*** Provided data ***
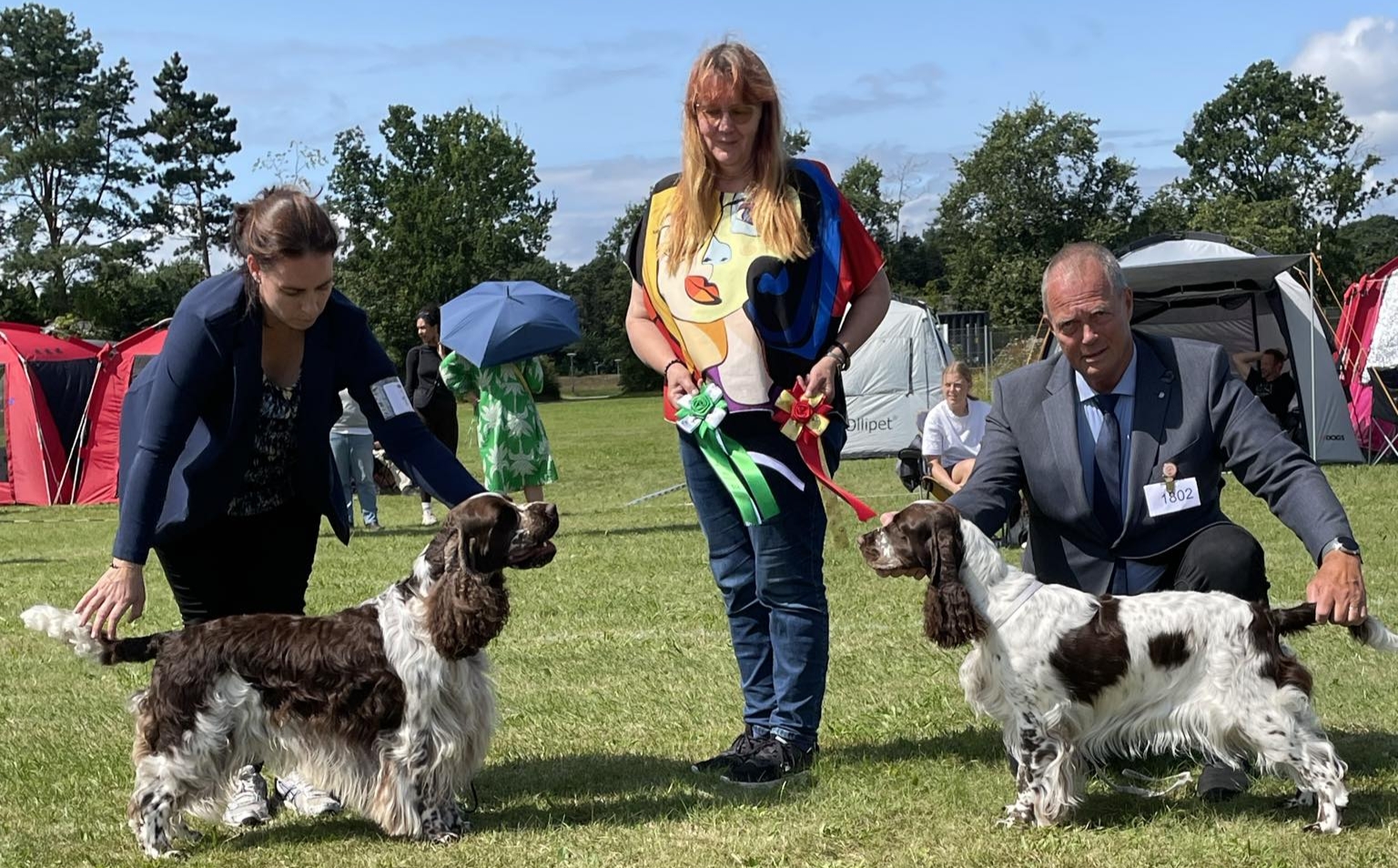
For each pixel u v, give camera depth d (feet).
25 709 20.62
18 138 225.15
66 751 18.11
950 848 13.46
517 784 16.19
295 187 14.05
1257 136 233.14
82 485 59.21
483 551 13.78
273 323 14.40
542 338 38.68
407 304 225.76
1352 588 13.52
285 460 15.15
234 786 15.01
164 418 13.96
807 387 15.39
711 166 15.74
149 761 13.69
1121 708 13.89
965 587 14.20
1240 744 13.73
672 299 15.93
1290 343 51.90
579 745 17.94
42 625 13.70
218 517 14.88
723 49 15.35
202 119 234.17
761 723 16.76
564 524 43.65
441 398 43.60
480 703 14.30
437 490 15.44
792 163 16.16
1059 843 13.47
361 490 44.32
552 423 128.47
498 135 234.99
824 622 16.58
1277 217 211.20
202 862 13.61
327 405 15.11
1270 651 13.52
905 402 61.82
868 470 56.39
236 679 13.67
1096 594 15.23
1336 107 227.81
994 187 209.67
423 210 226.38
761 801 15.24
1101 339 15.05
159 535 14.48
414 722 13.88
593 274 291.58
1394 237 299.79
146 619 27.68
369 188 248.52
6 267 209.87
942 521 14.23
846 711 19.16
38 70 223.51
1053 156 207.62
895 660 22.07
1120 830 13.84
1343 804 13.34
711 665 22.27
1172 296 52.49
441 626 13.78
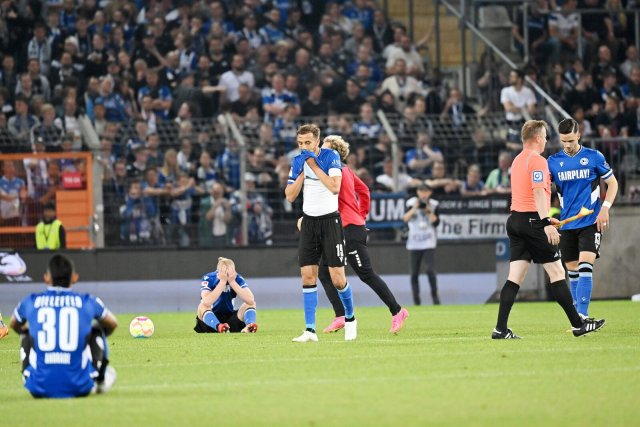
*** End of Provided data ***
Your assignment » From the records above, print only the lines between the one holding "711 166 15.74" and the one holding "868 470 56.39", inclusive, exactly as they stand.

Exercise answer »
711 166 15.74
149 761 13.69
1121 708 13.89
965 587 14.20
1240 744 13.73
672 299 15.93
1290 343 51.90
579 745 17.94
42 625 13.70
218 517 14.88
723 49 15.35
202 119 234.17
761 723 16.76
564 524 43.65
441 398 43.60
480 703 14.30
437 490 15.44
792 163 16.16
1059 843 13.47
361 490 44.32
552 423 128.47
498 135 234.99
824 622 16.58
1277 217 211.20
202 862 13.61
327 405 15.11
1270 651 13.52
905 402 61.82
868 470 56.39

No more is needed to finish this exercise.